What began in 2022 with tours of the camas blossoms in the student-restored Cozine Creek natural area has grown significantly. The third-annual Camas Festival, runs 11 a.m.-6:30 p.m. Friday, May 10 on Linfield University’s McMinnville campus. It will include food from celebrated Portland pop-up Javelina, an Indigenous Creators’ Market, a panel on historic indigenous food and food sovereignty, a guided artist’s talk from 2024 Indigenous Place Keeping Artist Leland Butler and more.
The Camas Festival is a partnership between Linfield, the Confederated Tribes of the Grand Ronde and the Greater Yamhill Watershed Council to celebrate the cultural, biological and artistic significance of the camas flower.
The festival is timed to coincide with the camas blooms. For generations, purple camas lilies have been cultivated, traded and consumed by the Indigenous peoples of the Pacific Northwest including the Kalapuya, who were removed to the Grand Ronde Indian Reservation in 1855. Though much sparser now than in the days it turned the Willamette Valley purple each spring, it remains a central piece of Kalapuyan lifeways.
The Camas Festival honors their enduring significance. It is a chance to engage not only with camas flowers but to learn more about the habitats — wet prairie, oak savannah and oak stand — of Linfield’s McMinnville campus.
Grand Ronde staff members, supported by Linfield faculty, will lead tours of the camas patch in Cozine Creek natural area at the north end of campus; all other events are held in and around Nicholson Library at the southern end of campus.
The event is free and open to all. The closest street address to Nicholson Library (location) is 1660 SE Lever St. in McMinnville. Visitors may park in any non-reserved spot.
Note that while Linfield’s campus and Nicholson Library are fully accessible, the Cozine Creek tours include some slightly steep terrain. Sturdy, mud-resistant shoes are recommended. For more information, please visit linfield.edu/camasfest.
Full schedule:
11 a.m. Opening remarks
11:30 a.m., 12:30, 1:30 and 2:30 p.m.: Guided tours of the Cozine Creek camas patch depart from Nicholson Library.

- - - - - - -

Required work:
1. Name every habitat on Linfield's McMinnville campus that the camas festival announcement mentions.
2. Continue the camas festival announcement from its last line, adding further entries to the full schedule.
The listing that comes next has no connection to the camas festival announcement.

- - - - - - -

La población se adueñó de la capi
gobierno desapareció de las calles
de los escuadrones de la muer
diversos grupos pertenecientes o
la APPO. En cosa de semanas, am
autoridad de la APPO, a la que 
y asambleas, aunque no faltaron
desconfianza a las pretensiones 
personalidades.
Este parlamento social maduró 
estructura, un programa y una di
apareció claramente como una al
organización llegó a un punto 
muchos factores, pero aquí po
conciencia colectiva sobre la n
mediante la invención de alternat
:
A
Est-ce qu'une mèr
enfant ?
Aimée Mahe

- - - - - - -

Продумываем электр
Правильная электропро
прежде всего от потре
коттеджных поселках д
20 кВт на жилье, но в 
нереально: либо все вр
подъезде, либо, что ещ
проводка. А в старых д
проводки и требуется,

- - - - - - -

Task responses:
1. Wet prairie, oak savannah and oak stand.

2.
11:30 a.m.-4 p.m. Javelina Indigenous Dining pop-up, with historic and comfort food from Alexa Numkena-Anderson will be outside the library. Inside, visit the Indigenous Creators’ Market for art, design, prints, beading, basketry and more.
1-4 p.m.: Children’s activities including face painting, games, art and cornhole
3:30 p.m. “Camas” reading from Kathy Cole, Grand Ronde tribal librarian and children’s book author
5 p.m. Guided artist’s talk from Leland Butler. The photographer and 2024 Indigenous Place Keeping Artist (IPKA) Fellow will discuss work from his Linfield Gallery show, “Connected to the Land”
5:30-6:30 p.m. “Food is Medicine: Reclaiming Indigenous Foodways and Sovereignty” panel discussion.
Panelists:
- Sara Calvosa Olson, author of the 2023 cookbook “Chími Nu’am: Native California Foodways for the Contemporary Kitchen” a “valuable addition … that will connect Native and non-Native Americans to the earth and its abundant gift of ingredients.” (Library Journal)
- Michelle Week, founder and operator of x̌ast sq̓it (Good Rain) farm, which grows indigenous First Foods like rose hips, salmon berries, wood sorrel and more on Turtle Island, outside of what is now known as Camas, Washington
- Alexa Numkena-Anderson, chef and founder of Javelina, a pop-up restaurant that “celebrates the eclectic cuisine of Indigenous populations throughout the Americas”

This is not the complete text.